THE PSYCHOLOGY OF SALESMANSHIP
Until the last few years the mere mention of the word "psychology" in connection with business was apt to be greeted with a shrug of the shoulders, a significant raising of the eyebrows—and a change of the subject. Psychology was a subject that savored of the class room, or else was thought to be somehow concerned with the soul, or possibly related to the abnormal phenomena generally classified as "psychic." The average business man was apt to impatiently resent the introduction into business of class room topics, or speculation regarding the soul, or of theories and tales regarding clairvoyance, telepathy, or general "spookiness"—for these were the things included in his concept of "psychology."

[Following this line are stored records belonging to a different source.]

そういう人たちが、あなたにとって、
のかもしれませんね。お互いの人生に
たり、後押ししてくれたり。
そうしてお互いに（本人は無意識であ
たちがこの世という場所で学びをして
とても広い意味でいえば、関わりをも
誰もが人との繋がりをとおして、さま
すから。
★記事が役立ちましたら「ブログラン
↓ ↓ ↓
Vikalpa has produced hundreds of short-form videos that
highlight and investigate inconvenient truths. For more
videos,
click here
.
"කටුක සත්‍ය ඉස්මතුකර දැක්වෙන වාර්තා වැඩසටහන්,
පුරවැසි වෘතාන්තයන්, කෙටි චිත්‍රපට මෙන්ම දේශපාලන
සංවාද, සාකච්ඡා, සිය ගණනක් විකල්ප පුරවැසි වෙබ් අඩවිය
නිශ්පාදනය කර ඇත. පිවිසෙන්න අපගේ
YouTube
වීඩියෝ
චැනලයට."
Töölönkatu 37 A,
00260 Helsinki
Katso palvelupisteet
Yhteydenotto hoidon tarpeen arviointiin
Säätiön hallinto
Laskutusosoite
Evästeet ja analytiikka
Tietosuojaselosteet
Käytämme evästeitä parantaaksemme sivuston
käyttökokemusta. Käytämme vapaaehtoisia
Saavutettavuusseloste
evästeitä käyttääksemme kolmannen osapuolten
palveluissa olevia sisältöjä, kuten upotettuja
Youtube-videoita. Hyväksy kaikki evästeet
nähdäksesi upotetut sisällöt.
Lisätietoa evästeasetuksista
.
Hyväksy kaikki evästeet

But a change has come to the man in business. He has heard much of late years regarding psychology in business affairs, and has read something on the subject. He understands now that psychology means "the science of the mind" and is not necessarily the same as metaphysics or "psychism." He has had brought home to him the fact that psychology plays a most important part in business, and that it is quite worth his while to acquaint himself with its fundamental principles. In fact, if he has thought sufficiently on the subject, he will have seen that the entire process of selling goods, personally, or by means of advertising or display, is essentially a mental process depending upon the state of mind induced in the purchaser, and that these states of mind are induced solely by reason of certain established principles of psychology. Whether the salesman, or advertiser, realizes this or not, he is employing psychological principles in attracting the attention, arousing the interest, creating the desire, and moving the will of the purchaser of his goods.